Hood sighed and looked out at the lightening day.
“So be extra careful, deputy. Benjamin Armenta will demand vengeance for Gustavo. It’s a point of honor. It’s my job to say that, even though I probably don’t have to. You know the Zetas, don’t you?”
Hood knew they were the latest pestilence in the drug wars raging in Mexico, paramilitary killers leaving corpses, sometimes piles of them, across the nation. “The Gulf Cartel’s beheaders.”
“They’ve been busy. Thirty-four headless men, women, and children in eight days. All of the victims tied to Carlos Herredia’s Baja Cartel. Of course, Benjamin Armenta has lost ninety-seven of his own. That’s one hundred and thirty-seven killings in a week and a day.”
“Have you talked to my task force people?”
“I called them.”
“Thanks for coming out.”
“Gustavo and the Zetas aren’t why I came out.”
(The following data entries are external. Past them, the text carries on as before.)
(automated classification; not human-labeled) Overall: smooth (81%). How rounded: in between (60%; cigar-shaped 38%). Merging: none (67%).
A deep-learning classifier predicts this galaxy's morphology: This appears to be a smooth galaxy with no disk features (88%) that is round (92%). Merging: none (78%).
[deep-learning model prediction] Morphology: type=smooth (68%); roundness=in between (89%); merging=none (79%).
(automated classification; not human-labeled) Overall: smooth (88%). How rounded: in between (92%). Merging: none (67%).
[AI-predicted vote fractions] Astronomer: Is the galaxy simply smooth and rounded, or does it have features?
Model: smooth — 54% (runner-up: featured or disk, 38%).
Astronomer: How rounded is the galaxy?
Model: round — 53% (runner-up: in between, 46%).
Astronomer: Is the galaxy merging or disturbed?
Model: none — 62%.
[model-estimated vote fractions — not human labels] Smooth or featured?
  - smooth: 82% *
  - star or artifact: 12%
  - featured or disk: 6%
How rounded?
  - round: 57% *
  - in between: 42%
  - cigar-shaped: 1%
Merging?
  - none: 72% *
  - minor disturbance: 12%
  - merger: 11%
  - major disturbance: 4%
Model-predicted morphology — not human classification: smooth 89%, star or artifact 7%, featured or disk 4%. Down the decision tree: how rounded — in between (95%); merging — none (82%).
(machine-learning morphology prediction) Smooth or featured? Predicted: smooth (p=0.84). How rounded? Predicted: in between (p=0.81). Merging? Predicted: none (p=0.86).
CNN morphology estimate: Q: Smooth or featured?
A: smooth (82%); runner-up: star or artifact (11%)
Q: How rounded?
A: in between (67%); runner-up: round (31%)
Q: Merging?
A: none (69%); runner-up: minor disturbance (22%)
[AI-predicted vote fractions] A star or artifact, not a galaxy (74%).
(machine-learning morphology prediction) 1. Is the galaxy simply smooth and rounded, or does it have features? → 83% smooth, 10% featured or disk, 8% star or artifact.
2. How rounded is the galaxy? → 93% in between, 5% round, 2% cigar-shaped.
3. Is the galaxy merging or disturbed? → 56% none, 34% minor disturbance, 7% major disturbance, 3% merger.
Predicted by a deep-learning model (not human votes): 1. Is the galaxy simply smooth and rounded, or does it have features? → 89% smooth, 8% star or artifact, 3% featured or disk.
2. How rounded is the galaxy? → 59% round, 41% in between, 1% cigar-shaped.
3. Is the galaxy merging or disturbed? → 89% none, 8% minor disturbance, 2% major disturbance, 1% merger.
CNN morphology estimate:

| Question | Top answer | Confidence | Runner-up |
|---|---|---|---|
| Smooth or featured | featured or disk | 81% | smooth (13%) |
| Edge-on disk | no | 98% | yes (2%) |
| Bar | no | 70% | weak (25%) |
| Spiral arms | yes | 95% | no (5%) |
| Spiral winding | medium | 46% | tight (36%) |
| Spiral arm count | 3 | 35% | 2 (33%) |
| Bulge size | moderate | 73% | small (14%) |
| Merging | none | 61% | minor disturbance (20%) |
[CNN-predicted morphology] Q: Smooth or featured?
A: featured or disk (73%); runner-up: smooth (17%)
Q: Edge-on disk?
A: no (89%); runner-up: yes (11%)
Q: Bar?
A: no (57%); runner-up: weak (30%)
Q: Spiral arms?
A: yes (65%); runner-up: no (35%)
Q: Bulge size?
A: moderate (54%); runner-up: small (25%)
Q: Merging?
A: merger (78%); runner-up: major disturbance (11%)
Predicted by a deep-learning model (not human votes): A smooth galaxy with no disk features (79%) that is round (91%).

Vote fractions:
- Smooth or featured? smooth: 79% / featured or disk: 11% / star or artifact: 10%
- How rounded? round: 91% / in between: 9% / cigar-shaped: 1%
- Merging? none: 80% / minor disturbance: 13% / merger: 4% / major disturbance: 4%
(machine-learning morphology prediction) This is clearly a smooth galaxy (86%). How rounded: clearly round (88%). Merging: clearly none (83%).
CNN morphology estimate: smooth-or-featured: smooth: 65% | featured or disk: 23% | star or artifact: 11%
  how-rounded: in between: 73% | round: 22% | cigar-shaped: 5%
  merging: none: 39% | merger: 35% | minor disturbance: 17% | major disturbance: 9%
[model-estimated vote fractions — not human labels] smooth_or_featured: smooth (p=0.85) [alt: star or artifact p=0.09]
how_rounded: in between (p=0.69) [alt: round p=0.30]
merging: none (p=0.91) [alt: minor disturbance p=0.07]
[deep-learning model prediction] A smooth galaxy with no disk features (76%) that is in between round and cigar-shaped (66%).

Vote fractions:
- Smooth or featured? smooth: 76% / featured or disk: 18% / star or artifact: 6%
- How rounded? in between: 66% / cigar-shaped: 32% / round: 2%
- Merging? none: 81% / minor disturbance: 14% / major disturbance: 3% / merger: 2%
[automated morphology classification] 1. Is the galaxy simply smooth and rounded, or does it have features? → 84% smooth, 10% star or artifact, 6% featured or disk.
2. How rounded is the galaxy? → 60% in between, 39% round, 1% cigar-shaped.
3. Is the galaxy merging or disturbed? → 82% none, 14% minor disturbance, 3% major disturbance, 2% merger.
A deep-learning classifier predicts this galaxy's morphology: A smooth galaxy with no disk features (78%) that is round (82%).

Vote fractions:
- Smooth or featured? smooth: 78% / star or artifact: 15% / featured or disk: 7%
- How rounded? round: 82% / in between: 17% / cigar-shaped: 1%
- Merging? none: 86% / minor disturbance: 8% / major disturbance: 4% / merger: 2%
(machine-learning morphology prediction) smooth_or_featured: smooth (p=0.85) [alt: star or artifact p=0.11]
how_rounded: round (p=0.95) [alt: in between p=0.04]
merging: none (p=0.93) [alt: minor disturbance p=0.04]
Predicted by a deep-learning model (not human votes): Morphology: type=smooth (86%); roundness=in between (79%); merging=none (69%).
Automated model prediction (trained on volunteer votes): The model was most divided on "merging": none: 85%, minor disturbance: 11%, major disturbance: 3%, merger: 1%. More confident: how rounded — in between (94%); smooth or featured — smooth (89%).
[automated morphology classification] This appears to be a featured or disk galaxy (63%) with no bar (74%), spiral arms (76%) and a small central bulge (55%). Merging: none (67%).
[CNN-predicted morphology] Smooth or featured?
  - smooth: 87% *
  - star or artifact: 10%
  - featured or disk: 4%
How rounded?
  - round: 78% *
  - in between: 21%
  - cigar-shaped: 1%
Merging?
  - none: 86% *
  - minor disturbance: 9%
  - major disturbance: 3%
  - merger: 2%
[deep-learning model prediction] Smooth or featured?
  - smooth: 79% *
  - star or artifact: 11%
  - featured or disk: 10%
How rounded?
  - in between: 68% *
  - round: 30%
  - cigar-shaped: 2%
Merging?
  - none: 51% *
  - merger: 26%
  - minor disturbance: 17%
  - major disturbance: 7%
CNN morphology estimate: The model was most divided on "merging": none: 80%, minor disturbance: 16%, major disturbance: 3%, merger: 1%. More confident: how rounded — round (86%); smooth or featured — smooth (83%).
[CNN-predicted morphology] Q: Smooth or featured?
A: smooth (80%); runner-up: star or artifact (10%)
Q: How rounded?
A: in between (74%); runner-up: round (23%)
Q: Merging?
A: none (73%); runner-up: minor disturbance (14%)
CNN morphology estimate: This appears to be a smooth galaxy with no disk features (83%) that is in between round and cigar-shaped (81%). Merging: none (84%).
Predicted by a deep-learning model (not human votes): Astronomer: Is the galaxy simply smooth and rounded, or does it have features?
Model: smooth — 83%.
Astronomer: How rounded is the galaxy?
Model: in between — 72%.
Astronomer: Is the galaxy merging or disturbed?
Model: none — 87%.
“So there’s even more good news.”
“Let’s sit outside and watch the sun rise.”
They sat on the low courtyard wall because there were no chairs. Hood saw that Reyes walked with a slight limp. The chief loo
ked sixty, gray-haired, thick.
“Be careful at dusk and dawn this time of year,” said Reyes. “If you step on a western diamondback, it can ruin your whole day. I still limp.”
Hood nodded and looked down at Buenavista.
“I got an anonymous call two mornings ago,” said Reyes. “It was the same day you got here. It was a woman, and she told me there was an injured man in the desert outside of town. She told me to drive east on 98 until I saw a pickup off to the side. I did that. Big skid marks at the truck. A rear flat and a jack ready to use. I followed two sets of tracks to a bloody patch in the sand about fifty feet from the highway. Then those two sets doubled back, then I followed a third set into the desert. He’d walked half a mile or so. I found him dug in underneath a bush, just about dead. Half an hour later, the med center ambulance got there and they carried him out on a stretcher.”
“Did she hit him while he was getting the jack ready?”
“That’s a reasonable explanation, but she didn’t say anything about it. I called for a tow and did a DMV check on the truck. Registered owner is Mike Finnegan of Los Angeles. Later in the impound yard, I went through the truck. He had a big tool chest in the bed and ninety thousand cash dollars inside it. Wasn’t even locked. So I went to the hospital. He was in surgery to set two broken legs and a broken arm. His jaw and both cheeks were broken also. And four ribs. Serious internal injuries. The ER doctor told me the X-rays showed two skull fractures. The doctor said there would certainly be damage to the brain—the question was just how much. I examined the guy’s wallet. Valid CDL, same address as DMV had. No credit or debit cards, no phone or insurance cards. No pictures of the wife and kids. He had a chain video store membership card, a key, and a punch card for a car wash up in Los Angeles. He had four hundred and sixty-four dollars. And a folded piece of plain white paper with your name and your new Buenavista P.O. box number on it.”